Gina Hamilton

Gina Hamilton

No doubt you are seeing headlines like “economic Armageddon” related to the debt ceiling debacle currently playing out in Washington — and we have to use the term “playing” advisedly.

Just to recap what’s happened so far: House Republicans submitted a budget to the Senate, and after a little back and forth, Senate Democrats approved the House’s numbers for the continuing budget resolution, even though they were $70 billion or so below what the Senate thought was necessary.

So the CR got back to the House for a final vote and then, after all that, despite House Speaker John Boehner’s assurances his body would pass a clean bill, the House decided to attach a rider to the CR that would defund the Affordable Care Act.

That was a nonstarter in the Senate, and the bill was voted down.

And after ping-ponging the bill back and forth between the two houses, the government ran out of money on Day One of the fiscal year, and shut down.

Parts of it didn’t shut down because they fall within a special category of programs that are “essential” — or, funded outside congressional appropriations, which makes them what we call “entitlements.” And more people during the shutdown, which is now in its ninth day, were reassigned to the “essential” column, but not all.
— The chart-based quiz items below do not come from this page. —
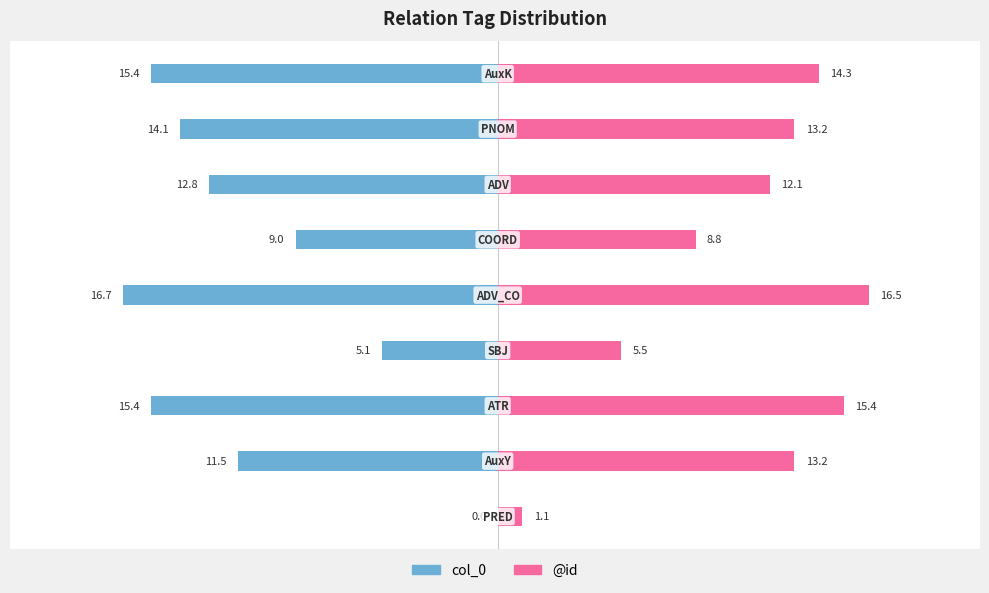

What is the value of the @id bar at the 4th from the left?

5.5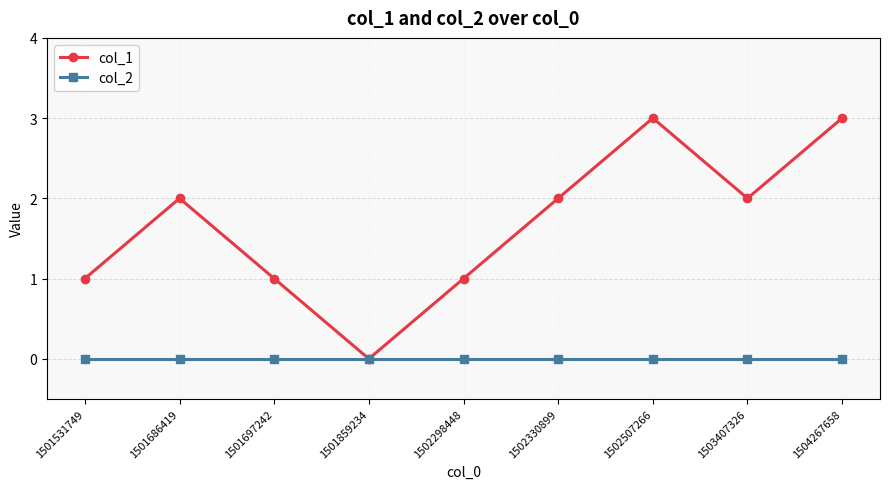

Reading left to right, list all the values displayed in this chart.

col_1: 1	2	1	0	1	2	3	2	3
col_2: 0	0	0	0	0	0	0	0	0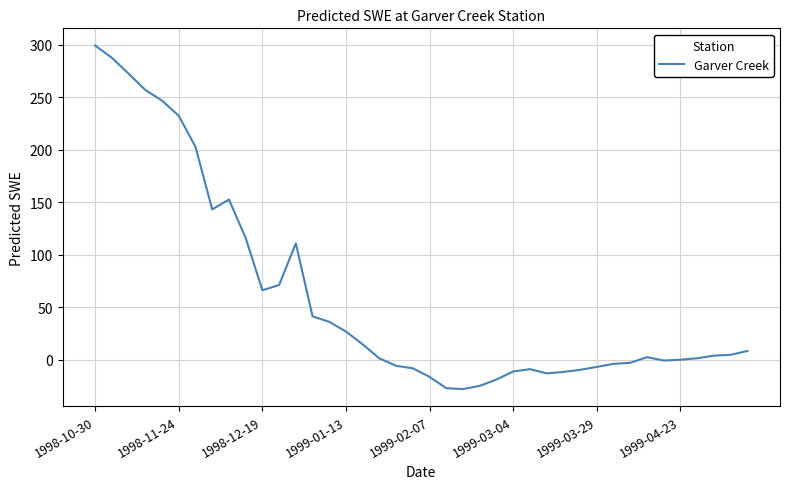

What is the greatest value displayed?

299.3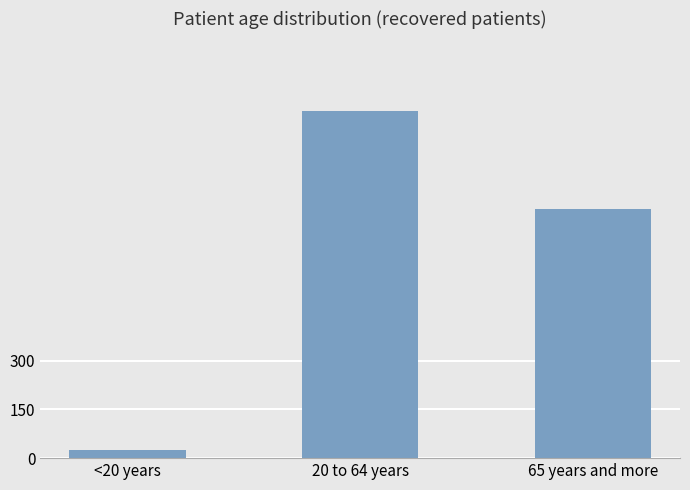

How many data points does each series have?

3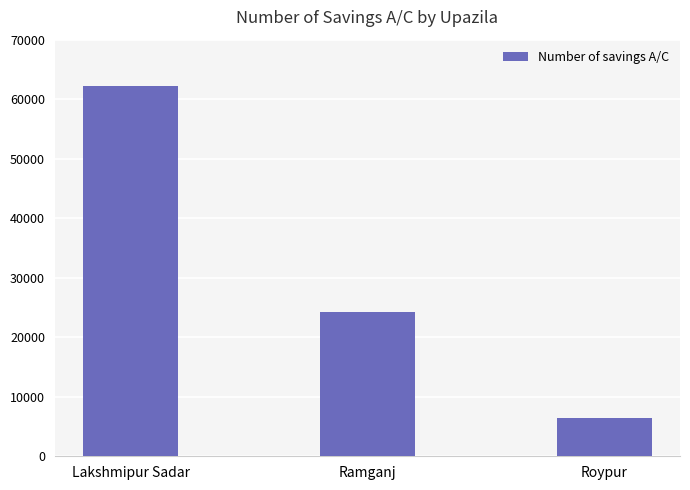

Reading right to left, list all the values displayed in this chart.

6362	24291	62152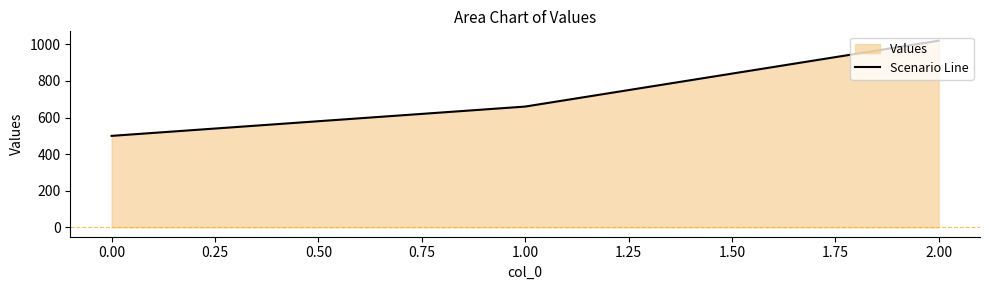

The value at 2.00 is 1020. True or false?

True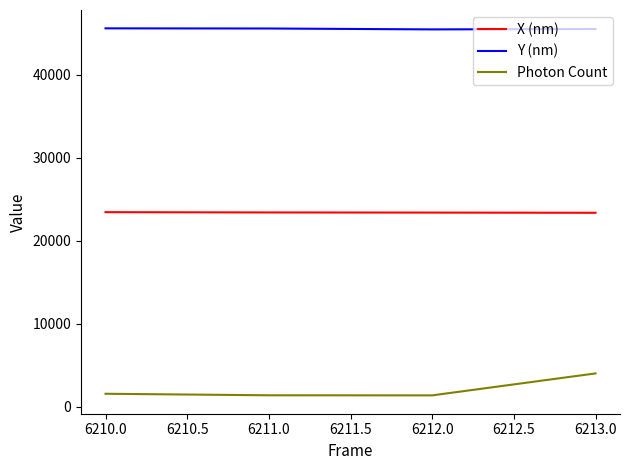

At which label does Photon Count first exceed 1577?

6210.0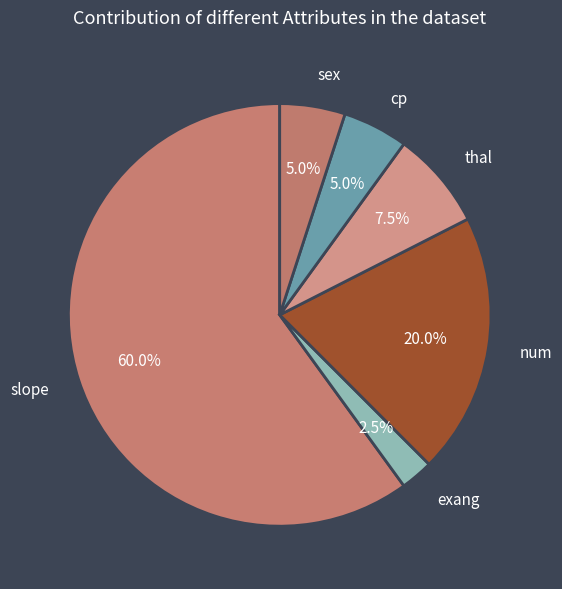

What percentage is the cp slice, to the nearest percent?

5%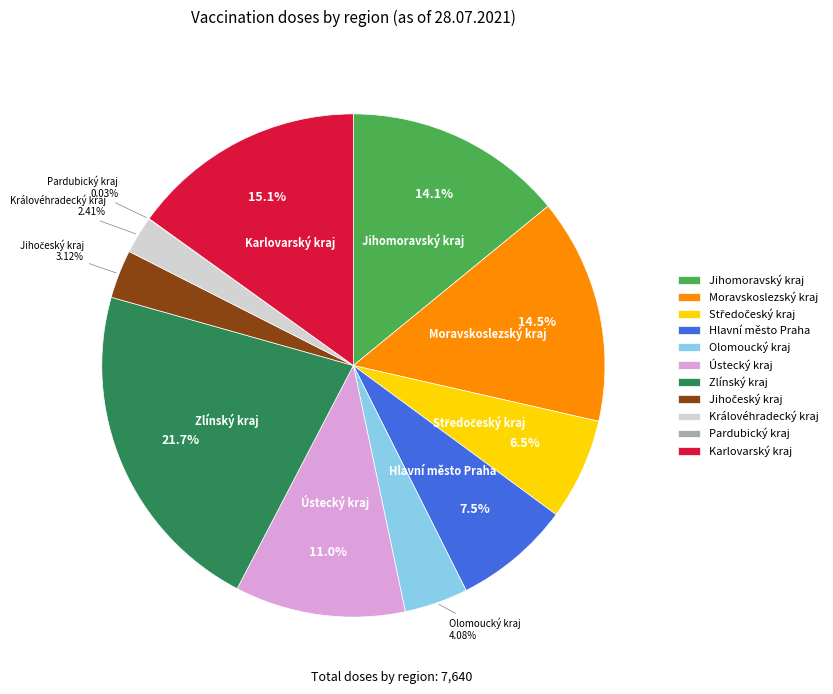

Between Olomoucký kraj and Královéhradecký kraj, which is larger?

Olomoucký kraj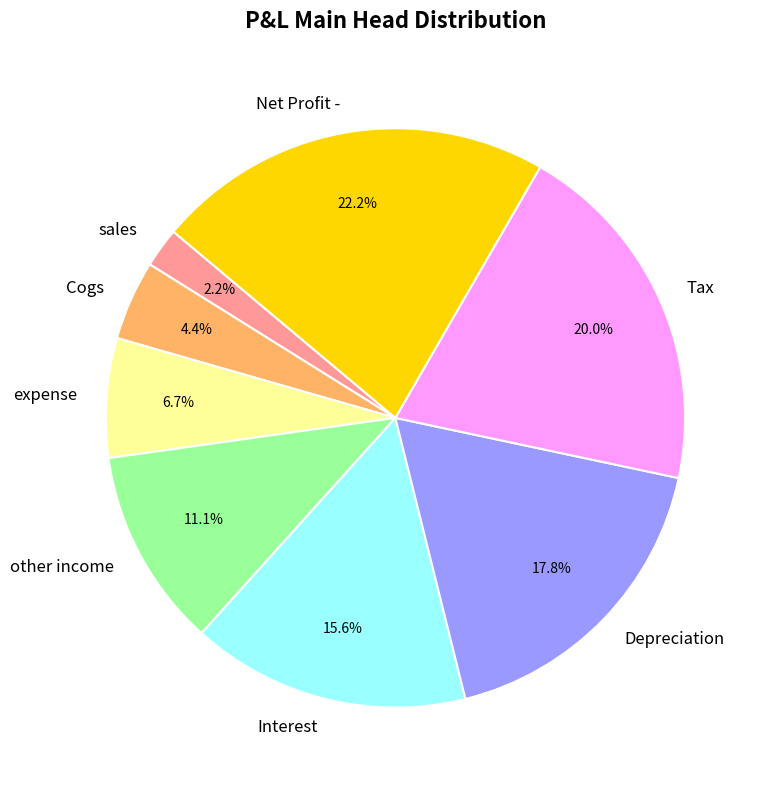

What is the ratio of the value at sales to the value at Net Profit -?

0.1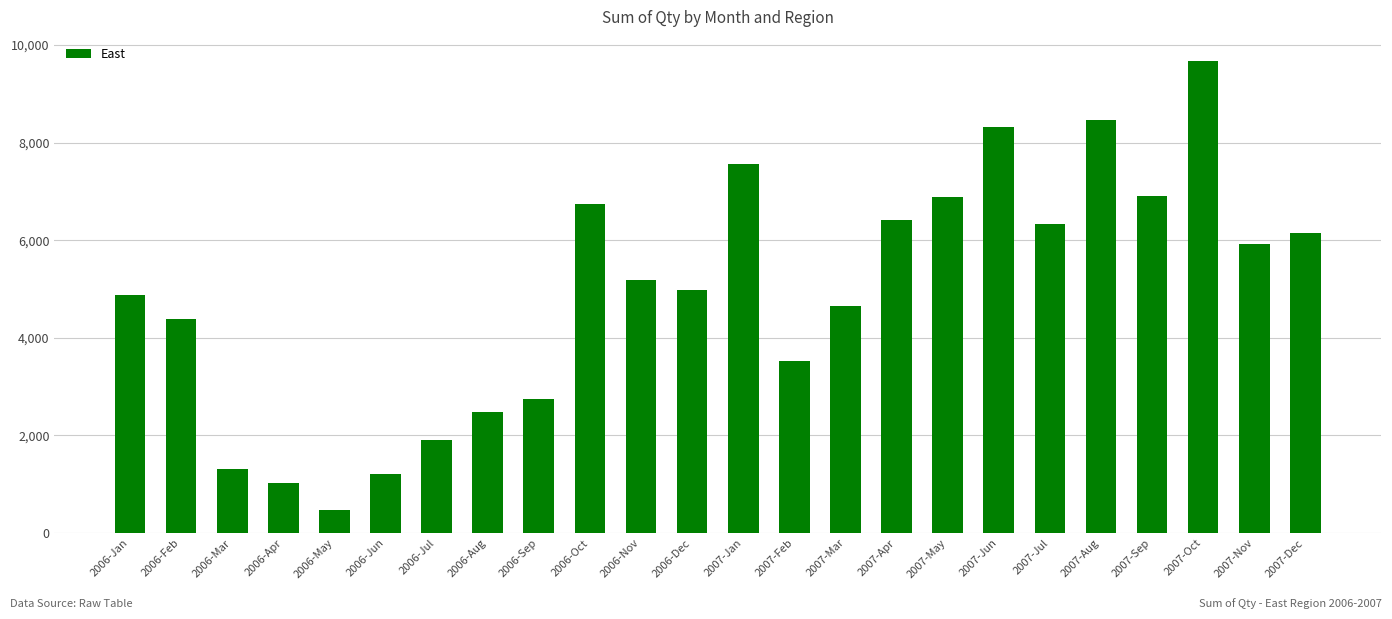

What is the minimum value shown in the chart?

477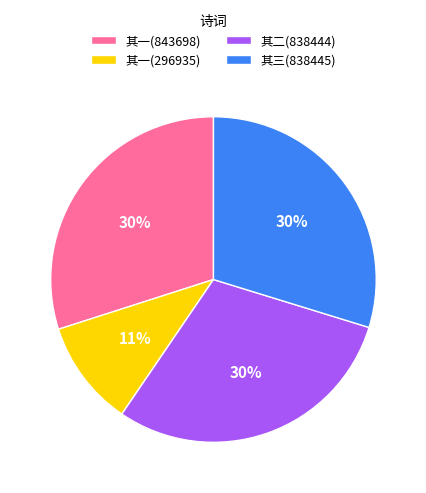

Is the sum of 其二(838444) and 其三(838445) greater than half?

Yes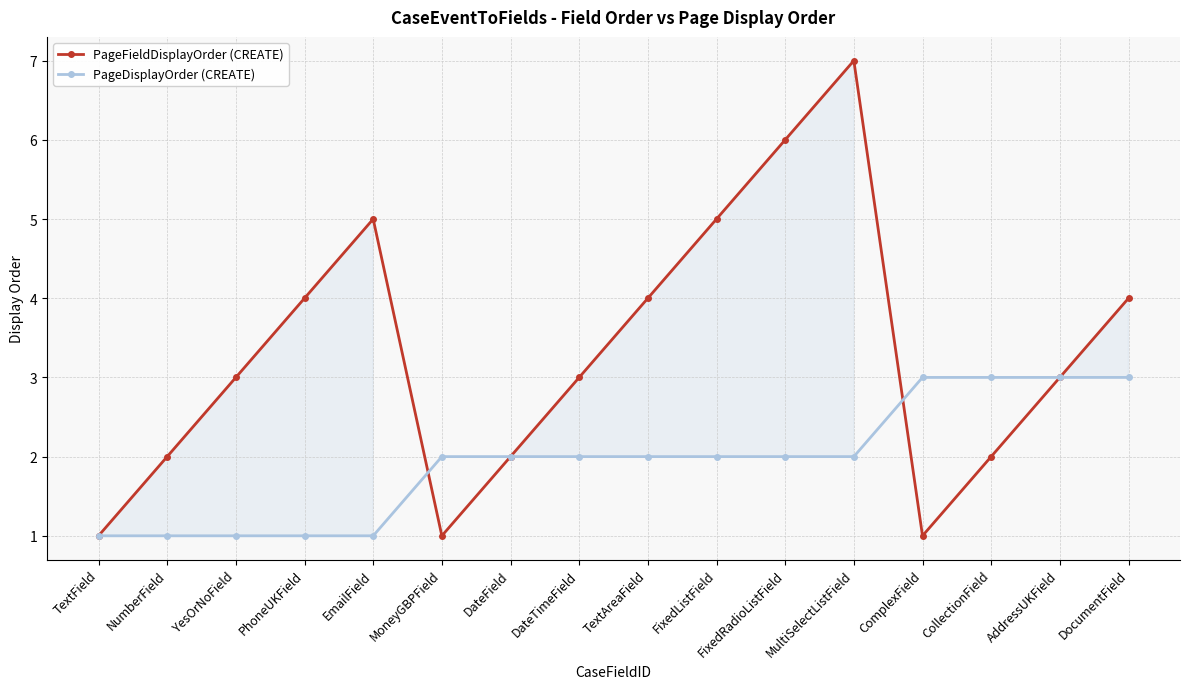

Reading left to right, what are all the values shown in this chart?

PageFieldDisplayOrder (CREATE): TextField=1	NumberField=2	YesOrNoField=3	PhoneUKField=4	EmailField=5	MoneyGBPField=1	DateField=2	DateTimeField=3	TextAreaField=4	FixedListField=5	FixedRadioListField=6	MultiSelectListField=7	ComplexField=1	CollectionField=2	AddressUKField=3	DocumentField=4
PageDisplayOrder (CREATE): TextField=1	NumberField=1	YesOrNoField=1	PhoneUKField=1	EmailField=1	MoneyGBPField=2	DateField=2	DateTimeField=2	TextAreaField=2	FixedListField=2	FixedRadioListField=2	MultiSelectListField=2	ComplexField=3	CollectionField=3	AddressUKField=3	DocumentField=3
If you’re a civilian worker for a shipyard, you’re probably back at work. If you’re a ranger in a national park or forest, you probably aren’t.

But this is just a minor taste of the pain that will happen if the government doesn’t pass a debt ceiling increase by Oct. 17.

The U.S. Constitution and a federal act called the Second Liberty Bond Act of 1917 are contradictory on the subject.

The Fourteenth Amendment to the U.S. Constitution says this about public debt:

“The validity of the public debt of the United States, authorized by law, including debts incurred for payment of pensions and bounties for services in suppressing insurrection or rebellion, shall not be questioned.”

However, the WW I-era Liberty Bond Act establishes a debt ceiling for the first time, and gave the Executive Branch the authority to spend up to that debt ceiling.

Congress has the power to raise or lower the debt ceiling; however, the executive still has the obligation to pay bills already incurred, including pensions, Social Security, VA benefits and, now, a portion of pensions abdicated by companies that go bankrupt. We are also mandated to pay the interest on the debt.

The United States has never defaulted on its debts.

So the Executive Branch is in a bit of a bind. They can follow a World War I-era act of Congress or they can follow the Constitution, but unless Congress raises the debt ceiling, they can’t do both.

If you were the president and the Treasury secretary, what would you do?

You’d try to get Congress to do its job first, I suspect, but since House Republicans have dug their heels in, you’d start looking for other options.

No matter what you do, you’re breaking one law or the other, and the House GOP is likely to impeach you over it.

So you’d likely pick the option that’s likely to cause the least harm to the most people. In other words, you’d ignore the debt ceiling act and pay the bills — all of them.

That way, you keep the economy on an even keel and let our creditors breathe again.

Will it be enough to encourage people to keep investing in the United States? That’s difficult to know.

One of the worries is that there would be a two-tier bond system.

Right now, people buy bonds in short-term treasuries because they’re considered rock solid safe, even if they don’t earn much interest.

Will people buy them if they don’t have congressional blessing? Will people still accept that the full faith and credit of the United States is still the place to stash their cash?

The answer is “probably.” If the United States offers bonds, they will be indistinguishable from bonds already issued. Our creditors know what our debt is, and they’re still buying our bonds now, and not demanding higher interest rates because of our high debt. In fact, the opposite is true.

Will the market react positively or negatively to smashing the debt ceiling?

The market would react very poorly if the United States stopped paying its obligations, so despite the novelty of the situation, it’s likely that the market would be so relieved that it would probably even rally on the news.

What if President Obama used his executive powers to have coins made — a couple of trilliondollar platinum coins, say — and deposited those in the U.S. Treasury to bring down the debt so that he didn’t have to smash the debt ceiling, but instead “paid” it down?

That’s the only option that would theoretically leave the debt ceiling intact while still continuing to pay our obligations.

The threat is that the “coins” would have the effect of devaluing our currency and could lead to inflation at home and higher interest rates on bonds in the future. And there’s no guarantee that the House wouldn’t attempt to issue articles of impeachment if Obama did so.

Like much of what’s been done in the House during this Congress, an impeachment proceeding would go absolutely nowhere. The House would spend most of the winter grandstanding then issue the articles. Then the Senate would quickly schedule a vote and defeat the measure.

But it would take time away from the people’s business in an election year, perhaps score some tea party points and possibly swing the election in heavily tea party districts.

Whichever option the president chooses, it likely won’t be the one letting the House Republicans kill the full faith and credit of the United States.

But the deadline is coming up in nine days. So we’ll find out.

GINA HAMILTON, of Bath, is a Times Record staff writer and editor of the New Maine Times.